◆ Text ◆
● ● ● ● ● ● ●

In response to direct questions from the blogs by Huw Wiltshire and Darrell Cobner, as Performance Analysis Officer at Cardiff Metropolitan University (UWIC), I was asked to compile responses to FAQ’s that we receive. Hopefully, this will help support the points raised, summarise the access the University has to the tools of the trade, and address the comments raised:
What applications do Cardiff Met use for its Performance Analysis?
We have dual-boot iMacs which house a variety of Windows-based applications including Nacsport, SiliconCoach, Kinovea, Dartfish and Quintic. We also have a volume of Sportscode Elite and Studiocode. These all form part of our current teaching practice for analysing performance.
The other common task in PA is an environment for distributing files, sharing thoughts and communicating around the analysis (video and stats). Team Performance Exchange has stepped to the plate to be a powerful online mechanism for this part of the process.
What were the main reasons for choosing these applications?

● ● ● ● ● ● ●

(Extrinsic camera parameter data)
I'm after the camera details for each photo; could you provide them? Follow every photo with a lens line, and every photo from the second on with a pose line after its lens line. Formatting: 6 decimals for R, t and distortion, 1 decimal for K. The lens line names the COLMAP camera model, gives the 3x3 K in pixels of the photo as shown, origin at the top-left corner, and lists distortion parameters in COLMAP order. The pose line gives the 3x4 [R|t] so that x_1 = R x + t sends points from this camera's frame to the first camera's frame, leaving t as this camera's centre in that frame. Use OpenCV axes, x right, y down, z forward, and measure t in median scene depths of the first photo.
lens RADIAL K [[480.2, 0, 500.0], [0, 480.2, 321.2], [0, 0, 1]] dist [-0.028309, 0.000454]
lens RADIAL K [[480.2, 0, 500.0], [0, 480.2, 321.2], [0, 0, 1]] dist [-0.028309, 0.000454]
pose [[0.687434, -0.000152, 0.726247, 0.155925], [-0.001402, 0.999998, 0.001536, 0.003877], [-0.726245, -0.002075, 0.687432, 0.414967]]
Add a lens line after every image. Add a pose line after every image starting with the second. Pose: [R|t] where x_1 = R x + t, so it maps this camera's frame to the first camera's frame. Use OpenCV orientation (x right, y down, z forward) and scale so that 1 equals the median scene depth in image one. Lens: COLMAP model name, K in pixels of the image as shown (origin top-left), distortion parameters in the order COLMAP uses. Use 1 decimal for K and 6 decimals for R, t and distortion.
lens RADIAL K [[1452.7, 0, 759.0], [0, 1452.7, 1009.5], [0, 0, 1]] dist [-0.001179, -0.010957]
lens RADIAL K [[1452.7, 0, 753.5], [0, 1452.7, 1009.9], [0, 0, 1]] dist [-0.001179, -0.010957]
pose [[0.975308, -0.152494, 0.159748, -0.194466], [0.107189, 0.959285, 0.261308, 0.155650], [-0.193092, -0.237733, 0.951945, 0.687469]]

● ● ● ● ● ● ●

◆ Tasks for this exercise ◆
(a) In the performance analysis text, what kind of computers does Cardiff Met use to run its Windows-based applications?
(b) List every Windows-based application that the performance analysis text names as housed on the university's iMacs.
(c) Do these statements agree with the performance analysis text? (i) The university has a volume of Sportscode Elite and Studiocode. (ii) The applications are not used in teaching. (iii) Team Performance Exchange serves as an online mechanism for distributing files and communicating around the analysis.

◆ Answers to each task ◆
(a) Dual-boot iMacs.

(b) Nacsport, SiliconCoach, Kinovea, Dartfish, Quintic

(c)
(i) Yes: "We also have a volume of Sportscode Elite and Studiocode."
(ii) No: "These all form part of our current teaching practice for analysing performance."
(iii) Yes: "Team Performance Exchange has stepped to the plate to be a powerful online mechanism for this part of the process."